Howling the Elegy: Madness and Counterpublic Mourning in Ginsberg's Long-Form Poems
Keywords:
Beat poetry, counterculture, elegy, madness, mourningAbstract
This paper explores counterpublic in mourning, madness, and memory as the triad themes in “Kaddish” and “Howl” by Allen Ginsberg. The close reading of “Kaddish” constructs memory as broken recursive process shaped by his mother’s loss, while “Howl” expands his private anguish into a public dissent against the institutionalized madness and social repression. The analysis of the selected parts of the poems foregrounds their move away from elegiac tradition and hooks on the Beat countercultural context which draws on counterpublics concept of Michael Warner, and genre theory.
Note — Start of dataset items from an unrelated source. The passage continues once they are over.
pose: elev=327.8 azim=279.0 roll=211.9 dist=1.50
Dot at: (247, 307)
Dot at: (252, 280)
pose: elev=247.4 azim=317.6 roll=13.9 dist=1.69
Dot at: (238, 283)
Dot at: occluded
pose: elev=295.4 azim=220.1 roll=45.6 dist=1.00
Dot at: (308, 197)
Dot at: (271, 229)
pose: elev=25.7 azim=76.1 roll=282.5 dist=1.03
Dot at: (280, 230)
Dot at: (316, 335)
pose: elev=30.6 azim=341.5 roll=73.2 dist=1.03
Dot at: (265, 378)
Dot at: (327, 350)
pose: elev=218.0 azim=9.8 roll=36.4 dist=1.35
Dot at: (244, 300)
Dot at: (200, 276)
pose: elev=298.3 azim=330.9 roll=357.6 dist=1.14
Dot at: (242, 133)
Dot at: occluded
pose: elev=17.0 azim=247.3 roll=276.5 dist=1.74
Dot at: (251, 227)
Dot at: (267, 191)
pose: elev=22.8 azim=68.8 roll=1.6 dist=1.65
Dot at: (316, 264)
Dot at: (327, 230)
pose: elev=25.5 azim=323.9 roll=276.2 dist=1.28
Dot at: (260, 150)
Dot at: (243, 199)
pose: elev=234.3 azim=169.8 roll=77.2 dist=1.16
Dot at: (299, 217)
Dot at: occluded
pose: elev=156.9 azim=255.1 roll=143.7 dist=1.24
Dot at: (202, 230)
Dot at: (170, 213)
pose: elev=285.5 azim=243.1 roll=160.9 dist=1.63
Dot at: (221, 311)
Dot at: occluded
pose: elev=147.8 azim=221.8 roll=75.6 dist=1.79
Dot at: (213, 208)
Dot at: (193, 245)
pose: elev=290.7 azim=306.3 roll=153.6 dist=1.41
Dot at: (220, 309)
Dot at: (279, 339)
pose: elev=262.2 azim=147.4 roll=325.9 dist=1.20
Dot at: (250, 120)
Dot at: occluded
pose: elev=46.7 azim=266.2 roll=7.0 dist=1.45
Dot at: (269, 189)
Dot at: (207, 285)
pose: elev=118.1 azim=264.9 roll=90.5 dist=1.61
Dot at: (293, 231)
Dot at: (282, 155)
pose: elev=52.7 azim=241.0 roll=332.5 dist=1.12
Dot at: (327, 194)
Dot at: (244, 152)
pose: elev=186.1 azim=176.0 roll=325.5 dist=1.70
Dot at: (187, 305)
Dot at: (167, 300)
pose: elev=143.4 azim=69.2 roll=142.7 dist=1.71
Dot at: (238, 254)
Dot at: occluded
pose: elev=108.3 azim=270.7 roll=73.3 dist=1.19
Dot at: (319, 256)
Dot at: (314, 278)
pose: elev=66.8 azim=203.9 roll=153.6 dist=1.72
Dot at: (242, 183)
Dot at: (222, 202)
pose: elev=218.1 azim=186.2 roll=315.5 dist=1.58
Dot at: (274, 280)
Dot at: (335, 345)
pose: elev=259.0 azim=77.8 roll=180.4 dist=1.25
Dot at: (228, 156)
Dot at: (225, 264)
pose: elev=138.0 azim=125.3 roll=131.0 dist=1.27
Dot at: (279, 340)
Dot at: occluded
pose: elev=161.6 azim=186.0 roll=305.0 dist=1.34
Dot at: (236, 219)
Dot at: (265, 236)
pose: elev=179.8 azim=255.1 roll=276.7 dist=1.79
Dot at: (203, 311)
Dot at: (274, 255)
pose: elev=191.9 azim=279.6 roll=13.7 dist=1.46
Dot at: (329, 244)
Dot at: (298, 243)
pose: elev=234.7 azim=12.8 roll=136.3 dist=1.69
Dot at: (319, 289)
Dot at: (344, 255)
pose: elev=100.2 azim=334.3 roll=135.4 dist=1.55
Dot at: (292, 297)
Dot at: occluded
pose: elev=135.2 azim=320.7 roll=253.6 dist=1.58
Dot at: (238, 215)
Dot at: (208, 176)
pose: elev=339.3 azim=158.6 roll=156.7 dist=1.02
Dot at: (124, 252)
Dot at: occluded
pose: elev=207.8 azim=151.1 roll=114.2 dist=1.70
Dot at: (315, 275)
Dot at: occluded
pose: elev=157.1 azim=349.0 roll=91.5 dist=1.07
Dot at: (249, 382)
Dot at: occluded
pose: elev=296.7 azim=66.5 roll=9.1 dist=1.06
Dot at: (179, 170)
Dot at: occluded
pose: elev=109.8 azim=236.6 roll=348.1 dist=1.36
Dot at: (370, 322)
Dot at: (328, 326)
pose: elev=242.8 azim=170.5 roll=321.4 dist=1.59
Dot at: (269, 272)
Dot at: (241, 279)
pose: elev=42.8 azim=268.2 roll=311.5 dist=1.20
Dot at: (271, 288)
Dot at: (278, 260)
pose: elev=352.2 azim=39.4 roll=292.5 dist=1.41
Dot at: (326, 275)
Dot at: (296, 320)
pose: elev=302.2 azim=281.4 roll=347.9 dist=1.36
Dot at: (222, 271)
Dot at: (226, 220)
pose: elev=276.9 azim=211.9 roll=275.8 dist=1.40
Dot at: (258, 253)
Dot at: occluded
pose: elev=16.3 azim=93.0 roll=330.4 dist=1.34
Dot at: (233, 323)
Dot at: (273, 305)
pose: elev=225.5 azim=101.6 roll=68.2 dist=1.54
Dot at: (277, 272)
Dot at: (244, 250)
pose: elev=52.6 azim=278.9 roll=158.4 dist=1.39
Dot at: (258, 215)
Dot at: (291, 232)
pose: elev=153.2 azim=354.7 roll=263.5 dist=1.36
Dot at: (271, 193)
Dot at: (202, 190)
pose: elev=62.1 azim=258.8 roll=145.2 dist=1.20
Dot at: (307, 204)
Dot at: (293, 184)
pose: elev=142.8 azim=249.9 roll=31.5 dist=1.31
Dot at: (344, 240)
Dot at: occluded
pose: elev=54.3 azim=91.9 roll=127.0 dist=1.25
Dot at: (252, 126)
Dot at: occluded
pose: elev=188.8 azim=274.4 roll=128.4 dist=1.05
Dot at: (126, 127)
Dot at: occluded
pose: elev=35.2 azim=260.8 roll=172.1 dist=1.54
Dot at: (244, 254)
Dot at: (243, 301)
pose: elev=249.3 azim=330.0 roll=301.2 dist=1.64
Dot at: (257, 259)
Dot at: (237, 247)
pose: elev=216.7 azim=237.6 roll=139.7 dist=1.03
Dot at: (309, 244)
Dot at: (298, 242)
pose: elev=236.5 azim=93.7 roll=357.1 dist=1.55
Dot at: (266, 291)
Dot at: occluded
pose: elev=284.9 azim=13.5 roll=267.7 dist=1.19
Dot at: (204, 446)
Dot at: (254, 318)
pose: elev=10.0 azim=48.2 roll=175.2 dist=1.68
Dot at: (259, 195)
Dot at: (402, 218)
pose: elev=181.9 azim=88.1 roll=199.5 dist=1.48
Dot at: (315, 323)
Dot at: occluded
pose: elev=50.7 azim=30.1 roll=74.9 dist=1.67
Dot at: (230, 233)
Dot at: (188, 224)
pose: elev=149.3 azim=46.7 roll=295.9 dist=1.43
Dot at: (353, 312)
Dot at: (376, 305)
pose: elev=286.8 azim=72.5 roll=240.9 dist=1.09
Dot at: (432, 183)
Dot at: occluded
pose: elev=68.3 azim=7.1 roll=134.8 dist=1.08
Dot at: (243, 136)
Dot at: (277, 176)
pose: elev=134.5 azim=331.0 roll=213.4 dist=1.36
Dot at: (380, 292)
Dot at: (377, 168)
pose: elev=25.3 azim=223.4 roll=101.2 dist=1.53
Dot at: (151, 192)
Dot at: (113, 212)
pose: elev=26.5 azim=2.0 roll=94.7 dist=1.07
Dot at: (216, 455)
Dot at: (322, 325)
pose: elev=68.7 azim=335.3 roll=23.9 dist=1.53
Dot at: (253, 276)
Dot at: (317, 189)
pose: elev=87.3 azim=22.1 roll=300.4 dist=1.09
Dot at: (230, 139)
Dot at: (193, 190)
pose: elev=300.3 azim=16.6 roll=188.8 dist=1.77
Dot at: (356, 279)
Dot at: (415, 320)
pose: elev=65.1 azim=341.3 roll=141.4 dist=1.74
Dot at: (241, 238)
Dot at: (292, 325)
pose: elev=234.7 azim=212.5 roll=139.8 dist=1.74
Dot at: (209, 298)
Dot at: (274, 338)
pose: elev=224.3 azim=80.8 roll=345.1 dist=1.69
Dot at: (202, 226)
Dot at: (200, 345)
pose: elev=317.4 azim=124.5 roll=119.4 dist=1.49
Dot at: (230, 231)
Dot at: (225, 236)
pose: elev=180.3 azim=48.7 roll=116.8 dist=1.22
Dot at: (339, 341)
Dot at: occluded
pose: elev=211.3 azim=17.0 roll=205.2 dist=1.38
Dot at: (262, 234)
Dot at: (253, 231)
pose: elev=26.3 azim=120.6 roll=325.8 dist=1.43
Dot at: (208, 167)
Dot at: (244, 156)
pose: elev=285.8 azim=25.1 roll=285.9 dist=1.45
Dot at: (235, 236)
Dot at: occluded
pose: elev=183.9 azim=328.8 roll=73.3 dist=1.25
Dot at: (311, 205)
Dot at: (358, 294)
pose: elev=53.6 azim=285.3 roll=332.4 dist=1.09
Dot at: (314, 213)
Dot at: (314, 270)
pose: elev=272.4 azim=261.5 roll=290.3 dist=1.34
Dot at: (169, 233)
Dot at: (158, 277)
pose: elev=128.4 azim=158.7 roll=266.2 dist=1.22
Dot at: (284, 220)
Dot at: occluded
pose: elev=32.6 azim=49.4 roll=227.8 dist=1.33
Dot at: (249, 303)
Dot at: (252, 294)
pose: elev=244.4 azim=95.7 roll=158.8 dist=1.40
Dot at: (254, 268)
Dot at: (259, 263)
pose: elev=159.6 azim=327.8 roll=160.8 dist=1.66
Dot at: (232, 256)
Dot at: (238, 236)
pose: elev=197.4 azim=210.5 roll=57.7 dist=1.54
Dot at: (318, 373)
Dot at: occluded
It also moves beyond the existing political and biographical Ginsbergian scholarship to further the textual interpretation with psychoanalytic and postmodern theoretical frameworks to demonstrate how Ginsberg repositions elegy as a hybrid mode of personal mourning and collective critique. Doing so, it argues that Ginsberg takes madness as a poetic strategy as a part of Beatnik movement to resist the American mainstream epistemology. His “creative insanity,” includes sexuality, and drug experience which disrupts normative boundaries between sanity and disorder that helps redefine elegy as an open-ended, performative discourse. It offers a nuanced reading of Beat poetics and elegiac form by resurfacing Ginsberg’s outlining of mourning as the poetic spaces of cultural and ideological contestation beyond classical elegy. It further suggests that such a framework can be an extended model to study modern and postmodern elegy that mingles personal grief with broader socio-political critique.